Only lines with the string "down" matter here; gather them from the material below.

+++ AVAILABLE DATA +++

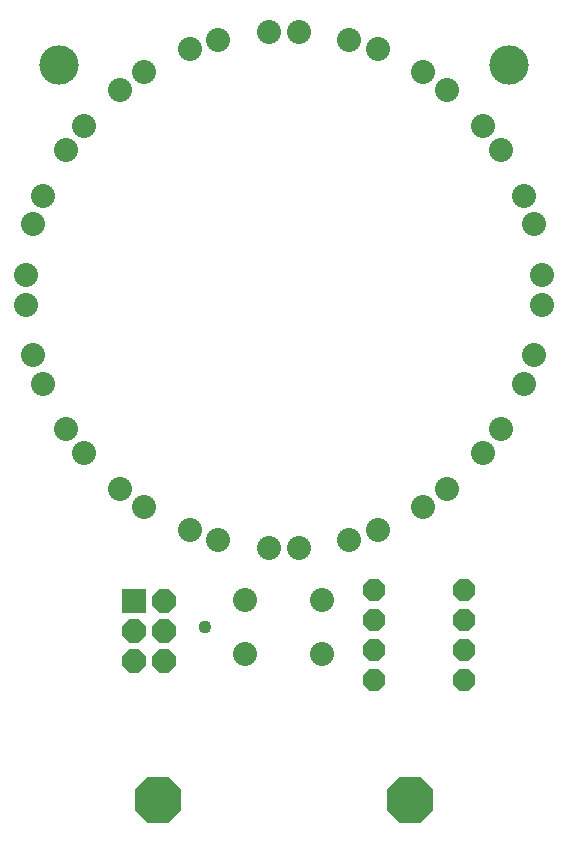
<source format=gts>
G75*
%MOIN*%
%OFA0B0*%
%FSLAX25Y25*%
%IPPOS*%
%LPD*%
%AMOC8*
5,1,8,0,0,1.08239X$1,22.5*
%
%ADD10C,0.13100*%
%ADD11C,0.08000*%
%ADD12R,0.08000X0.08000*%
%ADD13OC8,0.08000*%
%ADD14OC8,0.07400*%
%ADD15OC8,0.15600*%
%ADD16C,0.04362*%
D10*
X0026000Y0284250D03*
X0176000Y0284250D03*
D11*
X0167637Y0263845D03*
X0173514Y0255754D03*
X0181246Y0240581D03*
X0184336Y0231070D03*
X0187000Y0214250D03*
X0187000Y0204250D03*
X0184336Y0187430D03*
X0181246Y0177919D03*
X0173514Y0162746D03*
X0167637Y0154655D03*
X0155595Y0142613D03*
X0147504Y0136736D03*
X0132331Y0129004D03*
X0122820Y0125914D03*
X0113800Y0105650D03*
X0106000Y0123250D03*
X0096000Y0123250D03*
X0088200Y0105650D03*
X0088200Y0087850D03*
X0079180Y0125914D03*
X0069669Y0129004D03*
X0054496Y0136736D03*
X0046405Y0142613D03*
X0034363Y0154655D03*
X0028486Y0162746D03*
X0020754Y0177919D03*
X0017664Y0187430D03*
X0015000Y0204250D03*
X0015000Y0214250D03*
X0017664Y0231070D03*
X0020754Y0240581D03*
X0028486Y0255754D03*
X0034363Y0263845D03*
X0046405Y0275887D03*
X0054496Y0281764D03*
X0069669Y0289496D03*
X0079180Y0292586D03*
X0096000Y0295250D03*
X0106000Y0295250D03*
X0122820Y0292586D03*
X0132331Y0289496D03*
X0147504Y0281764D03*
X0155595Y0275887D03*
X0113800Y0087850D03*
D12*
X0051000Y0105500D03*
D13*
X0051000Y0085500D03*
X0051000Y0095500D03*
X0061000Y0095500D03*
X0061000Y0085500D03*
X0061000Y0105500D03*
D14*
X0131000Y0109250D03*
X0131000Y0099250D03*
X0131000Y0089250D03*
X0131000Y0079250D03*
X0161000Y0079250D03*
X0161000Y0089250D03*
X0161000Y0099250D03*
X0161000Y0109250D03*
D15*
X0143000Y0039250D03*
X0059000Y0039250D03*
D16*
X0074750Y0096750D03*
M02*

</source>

+++
+++ AVAILABLE DATA +++

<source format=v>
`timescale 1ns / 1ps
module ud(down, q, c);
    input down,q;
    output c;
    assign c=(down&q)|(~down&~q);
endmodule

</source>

+++

### SOLUTION TO THIS TASK
module ud(down, q, c);
    input down,q;
    assign c=(down&q)|(~down&~q);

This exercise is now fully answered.